─── Document passage ───

Protecting against Internet-sourced attacks

Setting up Cloud Connectors without a NAT Gateway requires that they’re placed in a public subnet, which makes them addressable from the internet. The attack surface of a Cloud Connector is limited; it is hardened and only allows limited direct access. Still, the management interface allows inbound SSH access, which can be a target for both compromise and denial-of-service and should be protected.

More fundamentally, the CC service interface must accept traffic coming from the internal Cloud workloads but should never accept unsolicited traffic from the internet. However, if an attacker can mimic/spoof Workload traffic, CC will pick it up and process it as normal. This opens up attack vectors towards ZIA and ZPA resources, which need to be mitigated. 

Fortunately, some attacks are unfeasible due to regular routing, and Azure and AWS have a few useful options that allow for a ruleset that doesn’t need continuous updating after adding new workloads:

Transparent access from the internet through Cloud Connectors to ZIA or ZPA resources will be prevented by regular Internet routing (the traffic will never end up at the CC in the first place)

───

■ **What is expected**
Please print the passage on protecting Cloud Connectors from internet attacks word for word, from "Protecting against Internet-sourced" to "should be protected.".

─── Entries supplied ───

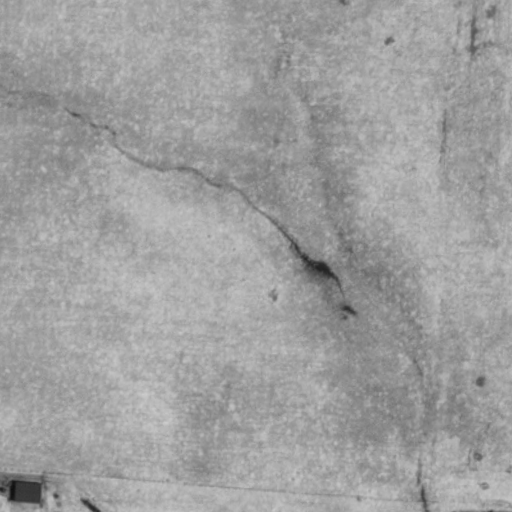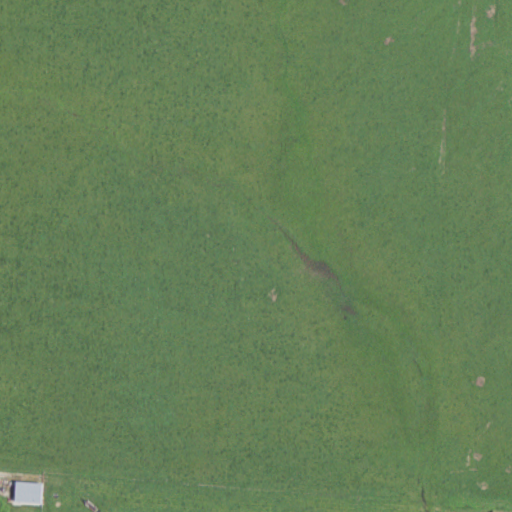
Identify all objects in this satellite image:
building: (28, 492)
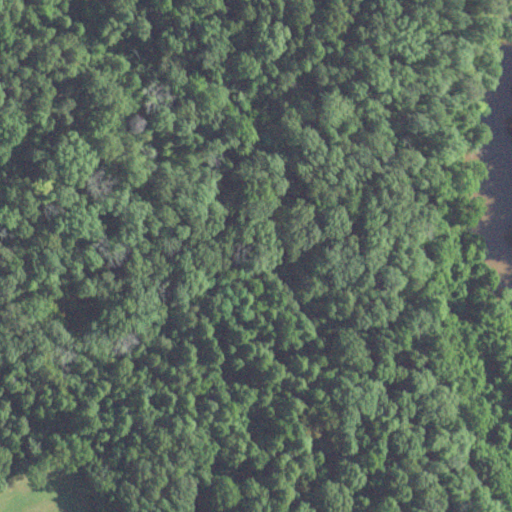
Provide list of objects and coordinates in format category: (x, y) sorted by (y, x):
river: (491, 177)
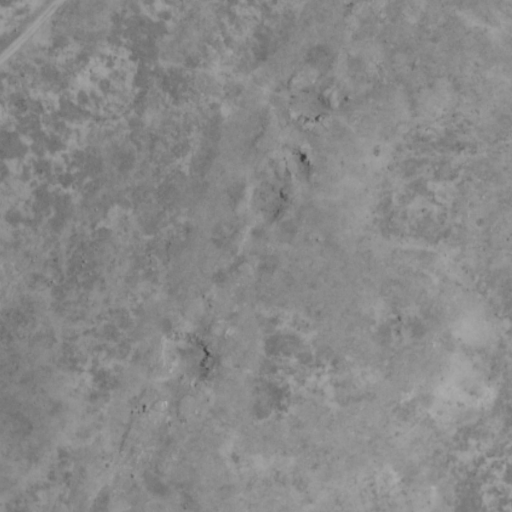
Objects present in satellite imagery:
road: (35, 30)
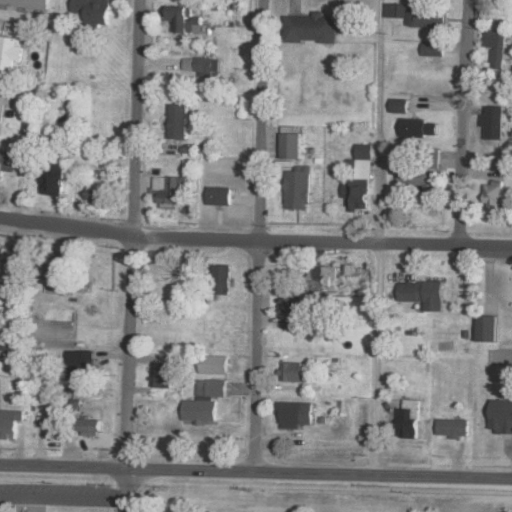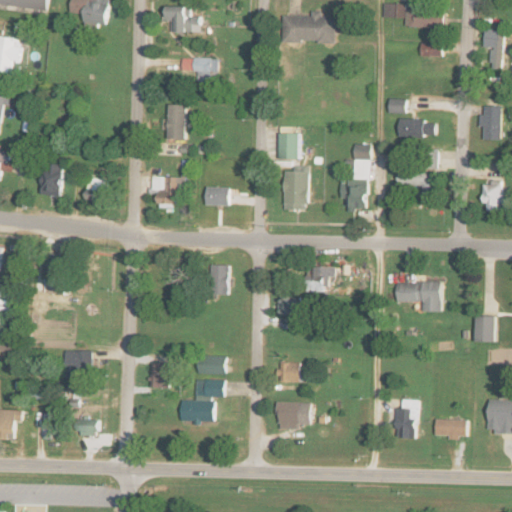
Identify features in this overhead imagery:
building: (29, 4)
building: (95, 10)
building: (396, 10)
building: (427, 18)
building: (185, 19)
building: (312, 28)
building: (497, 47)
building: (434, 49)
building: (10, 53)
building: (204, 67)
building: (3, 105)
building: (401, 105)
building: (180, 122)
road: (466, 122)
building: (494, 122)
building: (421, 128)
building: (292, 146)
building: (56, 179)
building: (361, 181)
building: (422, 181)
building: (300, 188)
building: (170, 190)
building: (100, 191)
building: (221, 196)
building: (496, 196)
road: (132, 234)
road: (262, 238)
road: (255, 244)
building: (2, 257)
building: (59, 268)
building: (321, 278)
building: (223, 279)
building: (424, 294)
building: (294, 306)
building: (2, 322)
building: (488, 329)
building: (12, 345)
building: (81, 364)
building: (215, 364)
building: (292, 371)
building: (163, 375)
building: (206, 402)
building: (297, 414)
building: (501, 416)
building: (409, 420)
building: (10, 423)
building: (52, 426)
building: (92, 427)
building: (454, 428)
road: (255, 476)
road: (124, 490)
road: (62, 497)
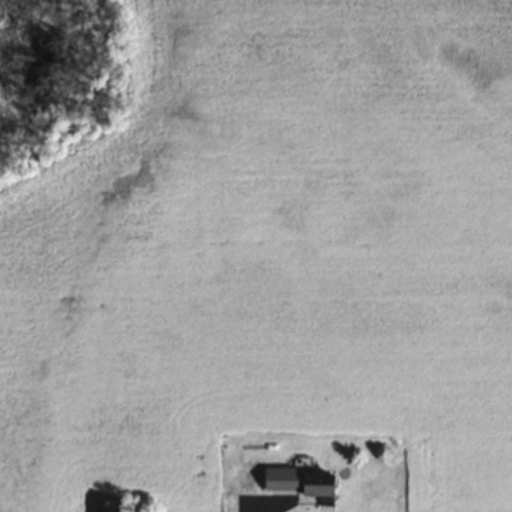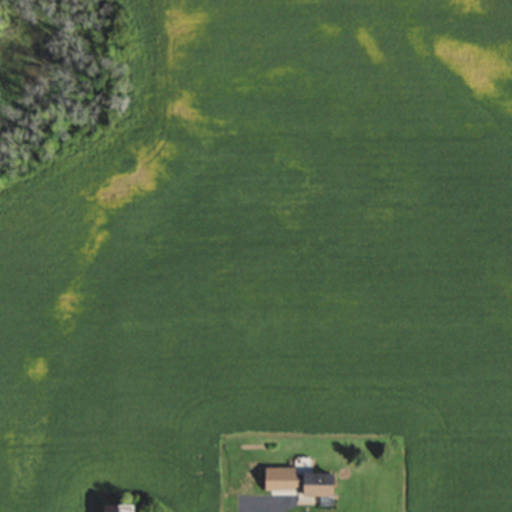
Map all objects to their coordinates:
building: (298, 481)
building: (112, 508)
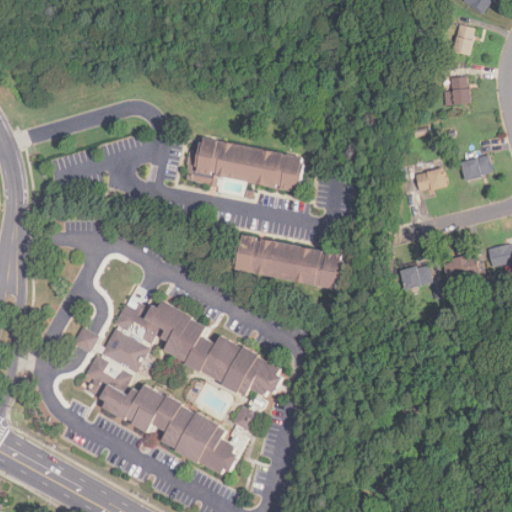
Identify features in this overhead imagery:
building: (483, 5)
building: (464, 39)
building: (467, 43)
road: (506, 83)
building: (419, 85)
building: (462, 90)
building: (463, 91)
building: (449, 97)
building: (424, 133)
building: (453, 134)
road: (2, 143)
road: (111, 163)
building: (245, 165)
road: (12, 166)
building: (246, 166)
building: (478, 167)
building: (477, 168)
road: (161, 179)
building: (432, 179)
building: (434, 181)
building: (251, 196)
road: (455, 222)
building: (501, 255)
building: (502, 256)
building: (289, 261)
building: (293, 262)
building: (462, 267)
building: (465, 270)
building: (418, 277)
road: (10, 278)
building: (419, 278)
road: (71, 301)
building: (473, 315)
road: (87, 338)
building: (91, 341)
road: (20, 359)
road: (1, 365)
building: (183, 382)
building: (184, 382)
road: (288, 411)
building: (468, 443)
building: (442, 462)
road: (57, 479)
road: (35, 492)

───

■ **Answer space**
Protecting against Internet-sourced attacks

Setting up Cloud Connectors without a NAT Gateway requires that they’re placed in a public subnet, which makes them addressable from the internet. The attack surface of a Cloud Connector is limited; it is hardened and only allows limited direct access. Still, the management interface allows inbound SSH access, which can be a target for both compromise and denial-of-service and should be protected.